5
Issuecrawling

Building lists of URLS and mapping website networks

Richard Rogers

Introduction: making URL lists of right-wing populist and extremist groupings

According to claims made by the popular press and the think tank Demos we are witnessing the rise of a new kind of populist politics defined by opposition ‘to immigration and concern for protecting national and European culture, sometimes using the language of human rights and freedom’ (Bartlett, Birdwell and Littler 2011). This ‘new right’ movement is said to be supplanting the (fascist or neo-Nazi) old guard in a series of European countries, with an orientation distinctive from the ‘blood and soil’ pathos of old (Van Gilder Cooke 2011). This chapter describes how we might examine these claims empirically through an online, interdisciplinary approach that combines crawling techniques from web science and close reading of websites from media studies.

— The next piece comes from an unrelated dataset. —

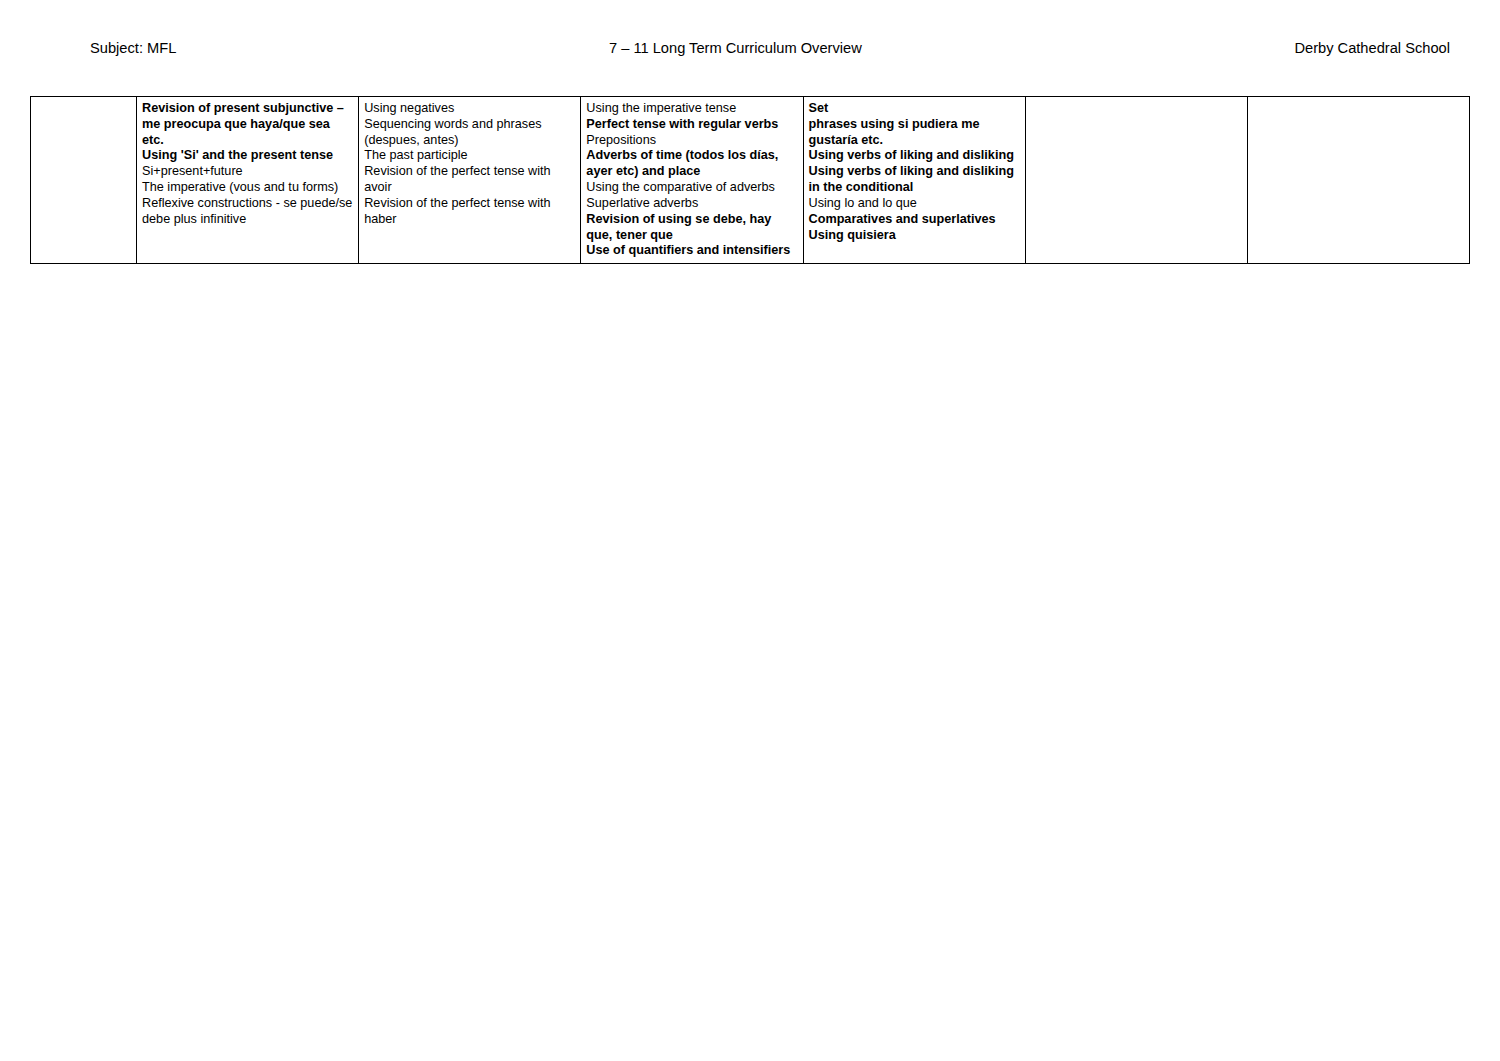Subject: MFL
7 – 11 Long Term Curriculum Overview
Derby Cathedral School
| | Revision of present subjunctive – me preocupa que haya/que sea etc. Using 'Si' and the present tense Si+present+future The imperative (vous and tu forms) Reflexive constructions - se puede/se debe plus infinitive | Using negatives Sequencing words and phrases (despues, antes) The past participle Revision of the perfect tense with avoir Revision of the perfect tense with haber | Using the imperative tense Perfect tense with regular verbs Prepositions Adverbs of time (todos los días, ayer etc) and place Using the comparative of adverbs Superlative adverbs Revision of using se debe, hay que, tener que Use of quantifiers and intensifiers | Set phrases using si pudiera me gustaría etc. Using verbs of liking and disliking Using verbs of liking and disliking in the conditional Using lo and lo que Comparatives and superlatives Using quisiera | | |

The ‘how to’ research protocol that follows describes how to build lists of URLs to seed link crawling software and ultimately make link maps of right-wing extremism and ‘new right’ populism in particular European countries. The maps show links between websites, or online networks of websites that can be analysed according to a series of technical characteristics, but here a substantive analysis is also undertaken to examine the claims made. These methods may be situated alongside reading party manifestos and favoured literature, going native by embedding oneself in the groups, interviewing imprisoned or former group members, and other qualitative techniques to distil significant content. The online mapping method of issuecrawling can thus be considered either as an exploratory step that provides leads for further in-depth analysis, or as a means to create country reports with a broad stroke, as is the intention of the longer analysis behind this piece (Rogers 2013).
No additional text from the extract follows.